* _Your task_: Count the lines below that contain the string "Minute", treating uppercase and lowercase as different, and reply with the number alone.

* _Data shown_:
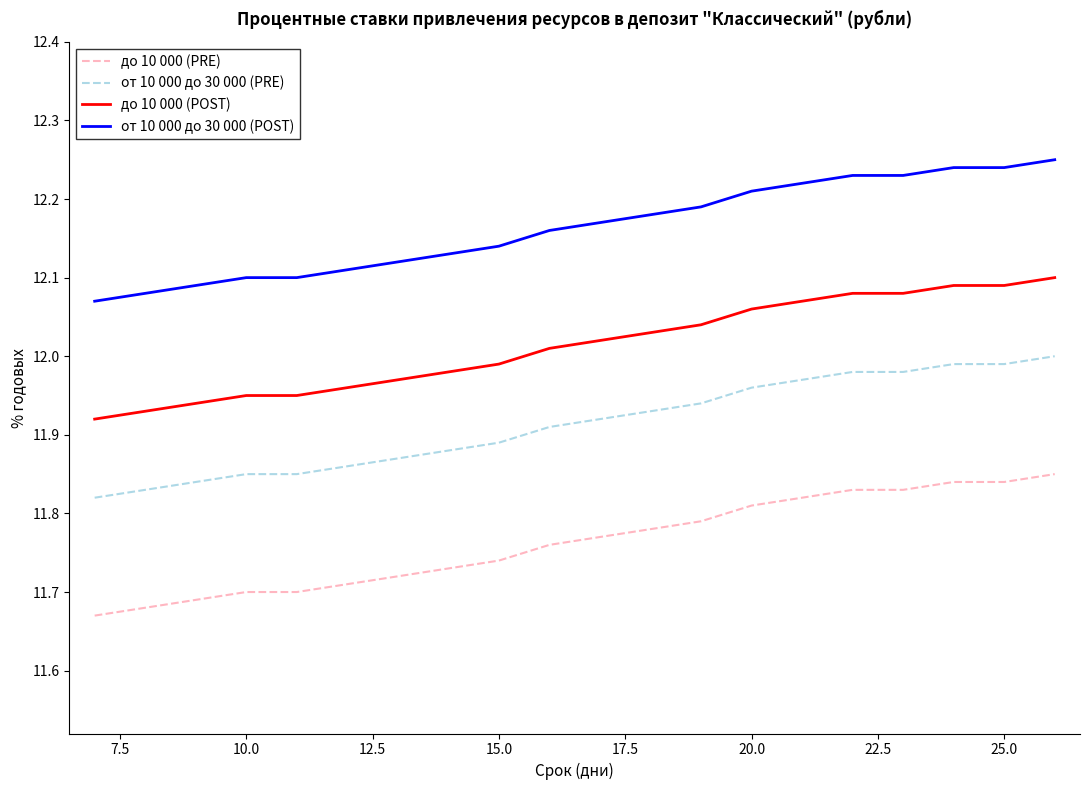

True or false: до 10 000 (PRE) and от 10 000 до 30 000 (PRE) intersect in this chart.

False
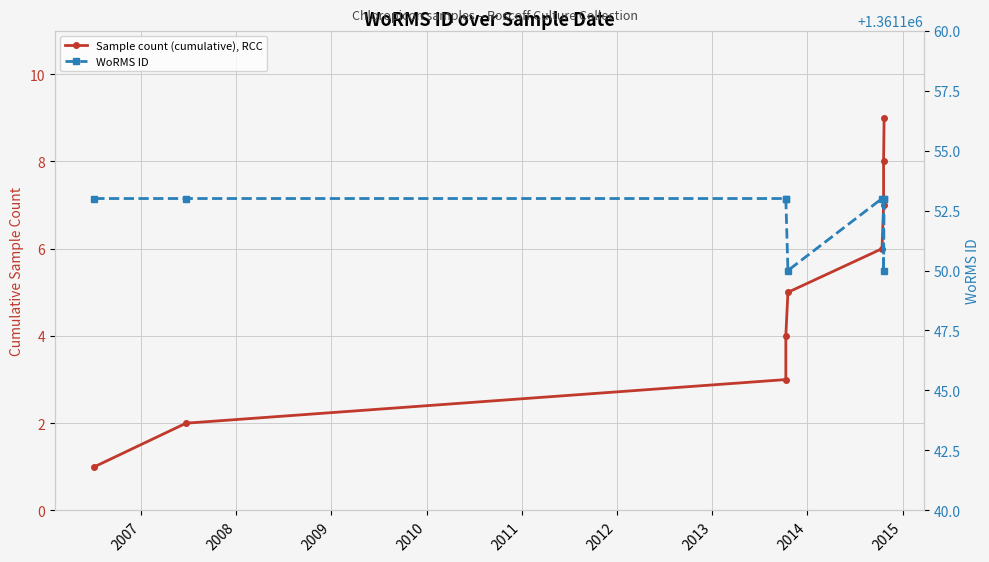

Does the chart display data point markers on the line(s)?

Yes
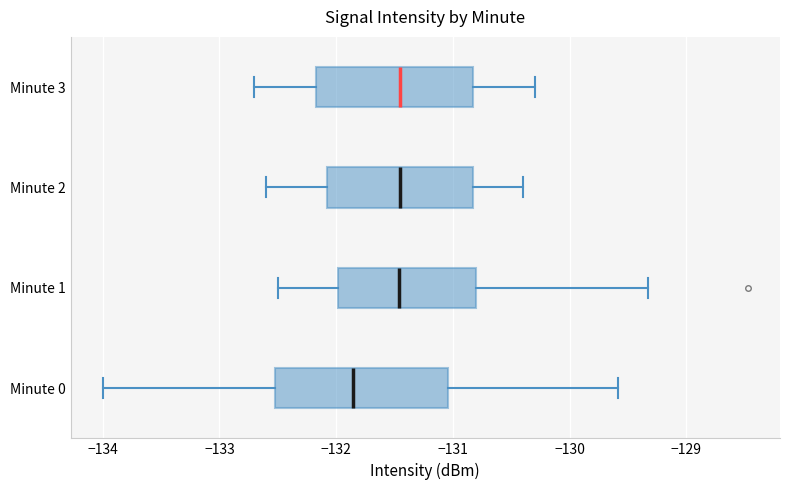

Reading bottom to top, read every box against the x-axis: the position of its median line, the range the box covers, and the ends of its whiskers. The values are not printed on the chart, so give them approximately, as read against the axis.

Minute 0: median -131.9, box -132.5 to -131.0, whiskers -134.0 to -129.6
Minute 1: median -131.5, box -132.0 to -130.8, whiskers -132.5 to -129.3
Minute 2: median -131.4, box -132.1 to -130.8, whiskers -132.6 to -130.4
Minute 3: median -131.4, box -132.2 to -130.8, whiskers -132.7 to -130.3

* _Exercise result_: 4